Chris Newfield’s The Great Mistake (Johns Hopkins University Press, 2016) is a passionate denunciation of the failure to preserve (over the past 20 years) the incredible system of public higher education created in this country between 1945 and 1970.  He places much of the blame on the acquiescence of top-level college administrators in the steady, slow drip of year and after year reductions in state subsidies. Death by a million cuts–without any strong push-back or effort to forge a constituency that would lobby against the cuts. As with our decaying bridges and power grid, we have witnessed a persistent refusal of our society to invest in the upkeep and growth of basic infrastructure.

In North Carolina at the current moment, the animus against public higher education is not a matter of simple neglect or short-sighted stinginess.  There is an active push to dismantle the state system, an attack that ranges from undercutting student aid packages for less well-off students to interfering with core curricular programs to shutting down research institutes and centers.  None of this has the slightest economic rationale, since the universities are demonstrably the economic drivers in a state that has managed the transition away from its traditional industries—tobacco, textile, and furniture—to the “new” economy reasonably well.  (Poverty in the state is still a severe problem, but located precisely in the eastern and western regions that are furthest away from the universities.)  No, despite all their talk of economic rationales, the Republicans in the state legislature simply hate the universities, especially Chapel Hill, for everything that we stand for: the “liberal” values of free thought and diversity.

In one conversation this week, a fellow faculty member who (because of fund-raising responsibilities and by virtue of his academic discipline) interacts often with these powerful—and hostile—critics of the university, said that he can never figure out “their end game.”  After they cripple the university, what is the utopia they imagine?  What good will they have achieved?  They seem to be set on destruction for destruction’s sake.
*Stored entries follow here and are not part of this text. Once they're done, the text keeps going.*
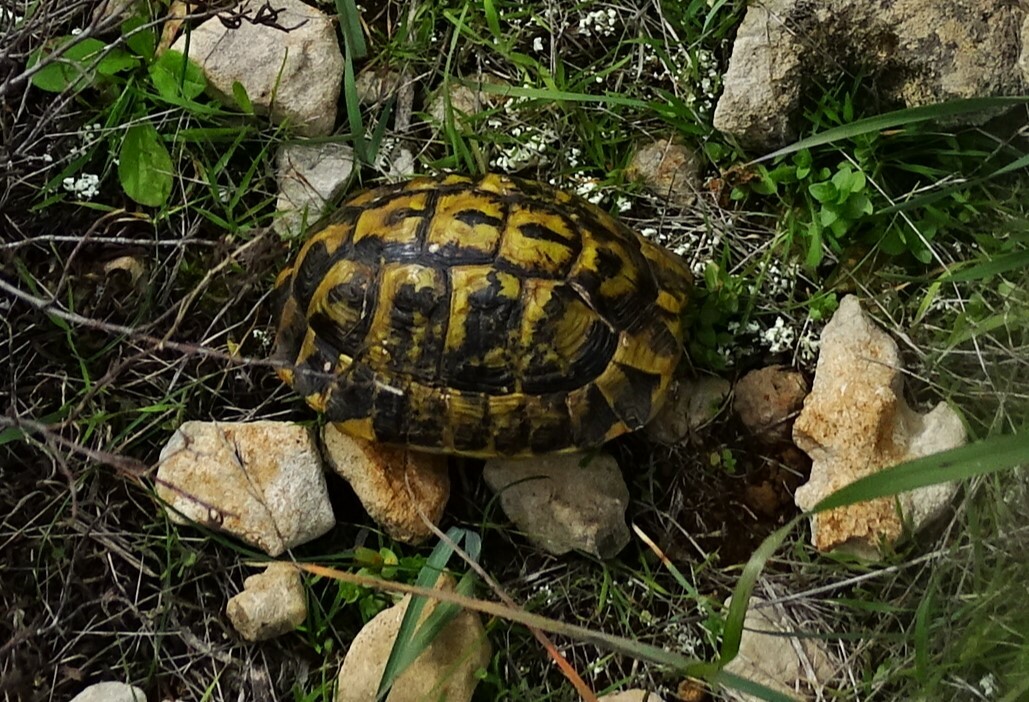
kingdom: Animalia
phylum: Chordata
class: Testudines
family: Testudinidae
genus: Testudo
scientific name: Testudo hermanni
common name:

I mentioned this conversation to another academic later in the week—and he offered a theory.  Your mileage may vary.  But I found his thoughts intriguing and, at least, semi-plausible.  Education is a billion dollar “industry” that remains frustratingly outside of normal profit-taking business.  Destroy public education and you create a whole new market for capitalism.  Think of it as equivalent to health-care.  We know that providing health care is a public good and a human necessity.  But keeping the provision of health care private means large profits for insurance companies, pharmaceuticals, and various other players.  Now think about an education sector structured in similar ways.  Education is also a public good and a human necessity.  Piles of money to be made if it is privatized.

None of this requires a conspiracy theory.  Just the knee-jerk hostility to everything that is public among our free-market ideologues and the determined effort to erode all publicly provided services and goods.  Outsource it all—so that someone somewhere makes a profit, even as working conditions for those in the trenches get steadily worse and the actual beneficiary of services is left to fend for himself or herself.  A scary and depressing thought, precisely because it is a future too easy to imagine.